Founding and Early Years
The Ba'ath Party was founded in 7 April 1947 by Michel Aflaq (a Christian), Salah al-Din al-Bitar (a Sunni muslim) and Zaki al-Arsuzi (an Alawite). It was a merger of the Arab Ba'ath, founded and led by al-Arsuzi, and the Arab Ba'ath Movement, led by Aflaq and al-Bitar. The party initially worked as a vehicle for the national liberation movement against French rule of Syria and Lebanon. The Ba'ath Party established itself as a critic of what they considered to be the ideological inefficiencies of old Syrian nationalism.
Pan-Arabism became popular among Arabs after World War II. Aflaq, the father of ba'athist ideology and a Christian, drew heavily from Islam and its values. For example, he wrote that the time of Muhammed represented the ideal Arab community, and claimed the Arabs had "fallen" under the rule of the Ottomans and the Europeans. The name Ba'ath and the party's programme called for Arab restoration through modernisation. The most important influence which Alfaq and al-Bitar brought back from Europe was socialism, albeit a unique socialism with Arab characteristics.
The party was formally established at its founding congress under the name Arab Ba'ath Party. According to the congress, the party was "nationalist, populist, socialist, and revolutionary" and believed in the "unity and freedom of the Arab nation within its homeland". The party opposed the theory of class conflict, but supported the nationalisation of major industries, the unionisation of workers, land reform, and supported private inheritance and private property rights to some degree.
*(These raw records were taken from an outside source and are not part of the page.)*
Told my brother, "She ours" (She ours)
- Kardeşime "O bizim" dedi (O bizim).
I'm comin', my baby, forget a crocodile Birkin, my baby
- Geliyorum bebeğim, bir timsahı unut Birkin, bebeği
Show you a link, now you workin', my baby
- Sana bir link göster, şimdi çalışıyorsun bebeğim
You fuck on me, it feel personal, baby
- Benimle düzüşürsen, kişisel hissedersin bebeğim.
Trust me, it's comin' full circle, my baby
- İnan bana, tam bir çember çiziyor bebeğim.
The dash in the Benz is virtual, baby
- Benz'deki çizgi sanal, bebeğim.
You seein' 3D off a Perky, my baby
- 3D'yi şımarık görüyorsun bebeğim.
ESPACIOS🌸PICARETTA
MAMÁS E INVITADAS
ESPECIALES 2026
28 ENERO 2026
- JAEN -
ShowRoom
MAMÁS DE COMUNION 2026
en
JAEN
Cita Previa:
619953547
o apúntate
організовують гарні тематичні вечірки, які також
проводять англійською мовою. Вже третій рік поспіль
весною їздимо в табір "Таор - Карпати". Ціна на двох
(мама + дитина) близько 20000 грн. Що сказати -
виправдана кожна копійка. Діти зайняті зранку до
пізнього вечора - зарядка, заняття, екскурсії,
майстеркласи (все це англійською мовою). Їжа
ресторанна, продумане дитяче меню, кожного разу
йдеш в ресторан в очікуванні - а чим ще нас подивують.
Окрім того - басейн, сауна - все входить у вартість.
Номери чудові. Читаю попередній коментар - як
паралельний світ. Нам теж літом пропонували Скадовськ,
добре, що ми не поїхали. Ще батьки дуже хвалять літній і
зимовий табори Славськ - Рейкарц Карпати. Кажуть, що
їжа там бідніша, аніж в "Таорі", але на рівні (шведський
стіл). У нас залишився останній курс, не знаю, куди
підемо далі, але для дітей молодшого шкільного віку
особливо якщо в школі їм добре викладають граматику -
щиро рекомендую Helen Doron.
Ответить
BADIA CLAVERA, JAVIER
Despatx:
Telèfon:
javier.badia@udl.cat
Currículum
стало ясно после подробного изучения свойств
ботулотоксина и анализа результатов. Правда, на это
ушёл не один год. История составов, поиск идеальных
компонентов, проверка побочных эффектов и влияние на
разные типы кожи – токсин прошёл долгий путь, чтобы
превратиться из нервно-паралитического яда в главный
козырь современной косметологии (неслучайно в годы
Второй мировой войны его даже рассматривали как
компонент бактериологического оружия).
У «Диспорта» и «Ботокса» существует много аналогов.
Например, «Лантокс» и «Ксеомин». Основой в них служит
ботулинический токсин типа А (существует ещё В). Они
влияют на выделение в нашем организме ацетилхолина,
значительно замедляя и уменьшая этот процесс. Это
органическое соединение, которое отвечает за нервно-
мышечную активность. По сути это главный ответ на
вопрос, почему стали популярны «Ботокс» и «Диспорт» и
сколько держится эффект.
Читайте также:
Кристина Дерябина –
At first the party had about a hundred members, but that increased to 4,500 by the early 1950s. The majority of party members were either teachers or students. The Ba'ath Party merged with the Arab Socialist Party (ASP), led by Akram al-Hawrani, to establish the Arab Socialist Ba'ath Party in Lebanon following Adib Shishakli's rise to power. The merger gave the ba'ath movement its first peasant constituency; the ASP's stronghold was Hama.
Most ASP members did not adhere to the merger and remained, according to George Alan, "passionately loyal to Hawrani's person". The merger was so weak that the ASP's original infrastructure remained intact. However, with the rise of Gamal Abdel Nasser in Egypt and Arab nationalism, the Ba'ath Party grew rapidly. In 1955, the party decided to support Nasser and his pan-Arab policies.